• _WORK ORDER_
What follows is a listing; give it again exactly, in its entirety.
===== RECORD EXCERPTS
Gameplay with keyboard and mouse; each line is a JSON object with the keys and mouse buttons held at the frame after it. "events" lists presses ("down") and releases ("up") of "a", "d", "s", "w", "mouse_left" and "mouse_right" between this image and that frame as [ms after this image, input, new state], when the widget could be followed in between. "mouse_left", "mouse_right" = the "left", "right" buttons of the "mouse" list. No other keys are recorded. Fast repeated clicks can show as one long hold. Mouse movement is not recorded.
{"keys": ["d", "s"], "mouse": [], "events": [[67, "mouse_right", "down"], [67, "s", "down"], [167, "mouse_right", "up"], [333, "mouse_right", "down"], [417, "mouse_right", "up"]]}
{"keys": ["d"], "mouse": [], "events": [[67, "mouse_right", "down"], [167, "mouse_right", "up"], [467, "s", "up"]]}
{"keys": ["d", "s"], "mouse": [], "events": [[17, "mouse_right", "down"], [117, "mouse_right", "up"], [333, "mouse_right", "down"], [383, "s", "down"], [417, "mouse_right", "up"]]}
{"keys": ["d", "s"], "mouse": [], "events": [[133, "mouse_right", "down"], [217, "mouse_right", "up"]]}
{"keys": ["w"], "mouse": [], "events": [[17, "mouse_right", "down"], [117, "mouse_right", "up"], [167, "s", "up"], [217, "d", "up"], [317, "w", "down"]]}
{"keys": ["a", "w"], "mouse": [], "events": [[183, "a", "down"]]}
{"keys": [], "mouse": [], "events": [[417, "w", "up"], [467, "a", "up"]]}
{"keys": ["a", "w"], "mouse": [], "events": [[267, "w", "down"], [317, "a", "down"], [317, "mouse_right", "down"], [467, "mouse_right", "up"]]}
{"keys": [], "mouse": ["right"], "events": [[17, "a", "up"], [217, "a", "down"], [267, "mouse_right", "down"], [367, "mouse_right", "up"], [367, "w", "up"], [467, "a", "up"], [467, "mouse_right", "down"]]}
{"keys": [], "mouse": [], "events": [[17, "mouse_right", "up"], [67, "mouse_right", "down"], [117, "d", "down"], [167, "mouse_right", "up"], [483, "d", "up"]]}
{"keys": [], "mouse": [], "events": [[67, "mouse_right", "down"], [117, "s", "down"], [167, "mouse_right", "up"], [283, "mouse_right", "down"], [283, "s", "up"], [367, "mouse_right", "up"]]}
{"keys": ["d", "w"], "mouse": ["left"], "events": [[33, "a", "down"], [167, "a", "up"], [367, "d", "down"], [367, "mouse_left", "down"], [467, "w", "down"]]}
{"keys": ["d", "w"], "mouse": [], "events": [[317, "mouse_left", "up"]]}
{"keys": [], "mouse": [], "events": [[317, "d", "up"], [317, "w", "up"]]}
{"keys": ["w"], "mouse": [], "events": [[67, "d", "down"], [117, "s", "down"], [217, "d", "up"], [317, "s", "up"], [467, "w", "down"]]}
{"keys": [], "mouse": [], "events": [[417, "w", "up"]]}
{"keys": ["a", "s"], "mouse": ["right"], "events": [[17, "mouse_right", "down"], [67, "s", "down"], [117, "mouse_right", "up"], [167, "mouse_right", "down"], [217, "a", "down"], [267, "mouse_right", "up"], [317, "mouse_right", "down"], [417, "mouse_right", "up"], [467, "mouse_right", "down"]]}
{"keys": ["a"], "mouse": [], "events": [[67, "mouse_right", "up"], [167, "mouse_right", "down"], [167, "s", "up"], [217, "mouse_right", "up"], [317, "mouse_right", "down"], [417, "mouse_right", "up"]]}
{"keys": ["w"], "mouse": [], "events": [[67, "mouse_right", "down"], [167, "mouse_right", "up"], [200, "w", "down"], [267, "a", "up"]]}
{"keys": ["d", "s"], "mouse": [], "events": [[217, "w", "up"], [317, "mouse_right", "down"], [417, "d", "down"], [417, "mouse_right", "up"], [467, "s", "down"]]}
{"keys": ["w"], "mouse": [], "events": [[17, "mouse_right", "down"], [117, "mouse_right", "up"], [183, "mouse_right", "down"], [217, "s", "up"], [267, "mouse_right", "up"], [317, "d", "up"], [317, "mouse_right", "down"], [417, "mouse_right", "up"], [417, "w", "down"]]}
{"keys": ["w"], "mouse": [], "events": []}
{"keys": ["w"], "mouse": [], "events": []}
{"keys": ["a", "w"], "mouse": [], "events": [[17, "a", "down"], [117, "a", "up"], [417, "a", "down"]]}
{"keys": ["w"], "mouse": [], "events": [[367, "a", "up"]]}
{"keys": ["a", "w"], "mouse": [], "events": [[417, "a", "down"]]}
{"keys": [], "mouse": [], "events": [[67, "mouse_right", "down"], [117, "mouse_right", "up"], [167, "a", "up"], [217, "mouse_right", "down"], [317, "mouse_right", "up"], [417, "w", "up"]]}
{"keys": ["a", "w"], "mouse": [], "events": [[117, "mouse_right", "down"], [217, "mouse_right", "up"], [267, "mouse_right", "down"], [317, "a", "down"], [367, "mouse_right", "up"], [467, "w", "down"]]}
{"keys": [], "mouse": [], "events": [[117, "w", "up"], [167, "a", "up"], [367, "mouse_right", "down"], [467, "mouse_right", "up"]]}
==========
• _OUTPUT FOR THIS TASK_
Gameplay with keyboard and mouse; each line is a JSON object with the keys and mouse buttons held at the frame after it. "events" lists presses ("down") and releases ("up") of "a", "d", "s", "w", "mouse_left" and "mouse_right" between this image and that frame as [ms after this image, input, new state], when the widget could be followed in between. "mouse_left", "mouse_right" = the "left", "right" buttons of the "mouse" list. No other keys are recorded. Fast repeated clicks can show as one long hold. Mouse movement is not recorded.
{"keys": ["d", "s"], "mouse": [], "events": [[67, "mouse_right", "down"], [67, "s", "down"], [167, "mouse_right", "up"], [333, "mouse_right", "down"], [417, "mouse_right", "up"]]}
{"keys": ["d"], "mouse": [], "events": [[67, "mouse_right", "down"], [167, "mouse_right", "up"], [467, "s", "up"]]}
{"keys": ["d", "s"], "mouse": [], "events": [[17, "mouse_right", "down"], [117, "mouse_right", "up"], [333, "mouse_right", "down"], [383, "s", "down"], [417, "mouse_right", "up"]]}
{"keys": ["d", "s"], "mouse": [], "events": [[133, "mouse_right", "down"], [217, "mouse_right", "up"]]}
{"keys": ["w"], "mouse": [], "events": [[17, "mouse_right", "down"], [117, "mouse_right", "up"], [167, "s", "up"], [217, "d", "up"], [317, "w", "down"]]}
{"keys": ["a", "w"], "mouse": [], "events": [[183, "a", "down"]]}
{"keys": [], "mouse": [], "events": [[417, "w", "up"], [467, "a", "up"]]}
{"keys": ["a", "w"], "mouse": [], "events": [[267, "w", "down"], [317, "a", "down"], [317, "mouse_right", "down"], [467, "mouse_right", "up"]]}
{"keys": [], "mouse": ["right"], "events": [[17, "a", "up"], [217, "a", "down"], [267, "mouse_right", "down"], [367, "mouse_right", "up"], [367, "w", "up"], [467, "a", "up"], [467, "mouse_right", "down"]]}
{"keys": [], "mouse": [], "events": [[17, "mouse_right", "up"], [67, "mouse_right", "down"], [117, "d", "down"], [167, "mouse_right", "up"], [483, "d", "up"]]}
{"keys": [], "mouse": [], "events": [[67, "mouse_right", "down"], [117, "s", "down"], [167, "mouse_right", "up"], [283, "mouse_right", "down"], [283, "s", "up"], [367, "mouse_right", "up"]]}
{"keys": ["d", "w"], "mouse": ["left"], "events": [[33, "a", "down"], [167, "a", "up"], [367, "d", "down"], [367, "mouse_left", "down"], [467, "w", "down"]]}
{"keys": ["d", "w"], "mouse": [], "events": [[317, "mouse_left", "up"]]}
{"keys": [], "mouse": [], "events": [[317, "d", "up"], [317, "w", "up"]]}
{"keys": ["w"], "mouse": [], "events": [[67, "d", "down"], [117, "s", "down"], [217, "d", "up"], [317, "s", "up"], [467, "w", "down"]]}
{"keys": [], "mouse": [], "events": [[417, "w", "up"]]}
{"keys": ["a", "s"], "mouse": ["right"], "events": [[17, "mouse_right", "down"], [67, "s", "down"], [117, "mouse_right", "up"], [167, "mouse_right", "down"], [217, "a", "down"], [267, "mouse_right", "up"], [317, "mouse_right", "down"], [417, "mouse_right", "up"], [467, "mouse_right", "down"]]}
{"keys": ["a"], "mouse": [], "events": [[67, "mouse_right", "up"], [167, "mouse_right", "down"], [167, "s", "up"], [217, "mouse_right", "up"], [317, "mouse_right", "down"], [417, "mouse_right", "up"]]}
{"keys": ["w"], "mouse": [], "events": [[67, "mouse_right", "down"], [167, "mouse_right", "up"], [200, "w", "down"], [267, "a", "up"]]}
{"keys": ["d", "s"], "mouse": [], "events": [[217, "w", "up"], [317, "mouse_right", "down"], [417, "d", "down"], [417, "mouse_right", "up"], [467, "s", "down"]]}
{"keys": ["w"], "mouse": [], "events": [[17, "mouse_right", "down"], [117, "mouse_right", "up"], [183, "mouse_right", "down"], [217, "s", "up"], [267, "mouse_right", "up"], [317, "d", "up"], [317, "mouse_right", "down"], [417, "mouse_right", "up"], [417, "w", "down"]]}
{"keys": ["w"], "mouse": [], "events": []}
{"keys": ["w"], "mouse": [], "events": []}
{"keys": ["a", "w"], "mouse": [], "events": [[17, "a", "down"], [117, "a", "up"], [417, "a", "down"]]}
{"keys": ["w"], "mouse": [], "events": [[367, "a", "up"]]}
{"keys": ["a", "w"], "mouse": [], "events": [[417, "a", "down"]]}
{"keys": [], "mouse": [], "events": [[67, "mouse_right", "down"], [117, "mouse_right", "up"], [167, "a", "up"], [217, "mouse_right", "down"], [317, "mouse_right", "up"], [417, "w", "up"]]}
{"keys": ["a", "w"], "mouse": [], "events": [[117, "mouse_right", "down"], [217, "mouse_right", "up"], [267, "mouse_right", "down"], [317, "a", "down"], [367, "mouse_right", "up"], [467, "w", "down"]]}
{"keys": [], "mouse": [], "events": [[117, "w", "up"], [167, "a", "up"], [367, "mouse_right", "down"], [467, "mouse_right", "up"]]}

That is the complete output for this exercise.